Sourced from the Lollipop Hill block—halfway up the hill on the right-hand side as you drive toward the winery—this wine comes from sandy loam soils and is crafted with an emphasis on texture and aromatic finesse. Foot-treaded to extract subtle stem and skin aromatics, then gently pressed and fermented in neutral barrels. Lees were stirred every two months before the wine was racked to stainless steel drums and aged for an additional 4–6 months before bottling. The result is an elegant, structured white with delicate aromatics of citrus, white flowers, and honeysuckle. Medium-bodied, with lemon-bright acidity and grapefruit on the palate, finishing with a distinctive salted lemon peel note.
Open-top fermented and drained to four- to five-year-old François Frères barrels. Bottled after 7–8 months, this wine shows gorgeous dark berry depth framed by rose petal florals and earthy undertones. The mid-palate is generous and fruit-driven, with a Pinot-like elegance: red cherry, cedarwood spice, and a whisper of conifer forest. It all leads to a long, stony, mineral finish.
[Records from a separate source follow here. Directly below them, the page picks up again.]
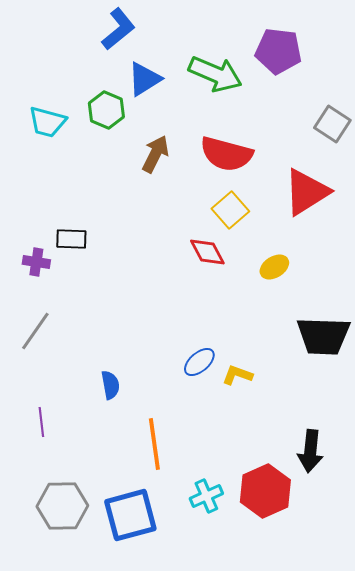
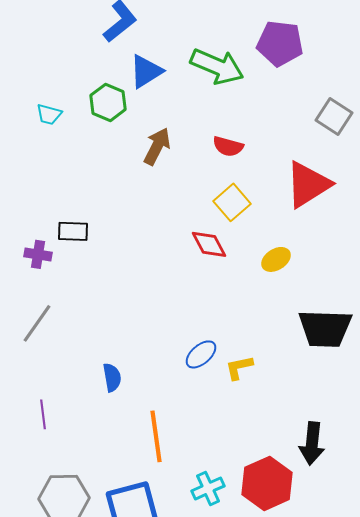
cyan trapezoid: (47, 122) -> (49, 114), size x0.7
red semicircle: (226, 154) -> (228, 146), size x0.6
yellow L-shape: (237, 375) -> (239, 367), turned -32

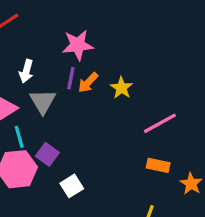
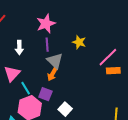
orange arrow: (88, 83) -> (52, 74), moved
gray triangle: (43, 101) -> (55, 61), moved
orange rectangle: (158, 165) -> (113, 71), moved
This 50/50 blend of Cayuga and Seyval Blanc was tank fermented, with a portion aged in neutral French oak for a year before being racked, filtered, and bottled. It lifts from the glass with honeysuckle and wild rose, followed by a squeeze of lime zest and tangerine. A refreshing saline-acid tension drives the finish. Best enjoyed on a hot, humid summer day—ideally with a picnic lunch.
Here’s a Cabernet Franc with a splash of Merlot, sourced from Long Island growers and aged 15 months in a mix of Burgundy and Bordeaux barrels. The nose opens with rich cherry and forest berries, layered with brown spices, leather, tobacco, and licorice. The medium-bodied palate features spiced plum and loamy earth, finishing with floral lift and mineral nuance

Unoaked and medium-bodied, this vivid blend of Pinot Noir, Cabernet Franc, Traminette, Seyval Blanc, and Chenin Blanc is zippy, bright, and red-fruited, with vibrant honeysuckle aromatics and luscious melon on the palate. Made using the saignée method (except for the white varieties), it’s layered and long, with red cherry and pomegranate emerging on the extended finish. Winemaker Ian Bearup took over from John Graciano in 2021 and continues to guide this expressive, energetic style.
Fermented in stainless steel with lees stirred every three months over a seven-month period before bottling. The wine offers lemon-lime brightness, white flowers, and crunchy acidity, with layers of citrus, citrus oil, and subtle almond notes. It finishes with a steely, slate-like minerality.
Stylistically similar to the estate Vineyard Milea BDX Red Blend, this wine leans darker, with forest berry fruit, conifer, and cedarwood spice. Medium- to full-bodied, it delivers supple, juicy dark fruit layered with a touch of salty dark chocolate and lifted by blood orange acidity. The finish is long, expressive, and remarkably fresh.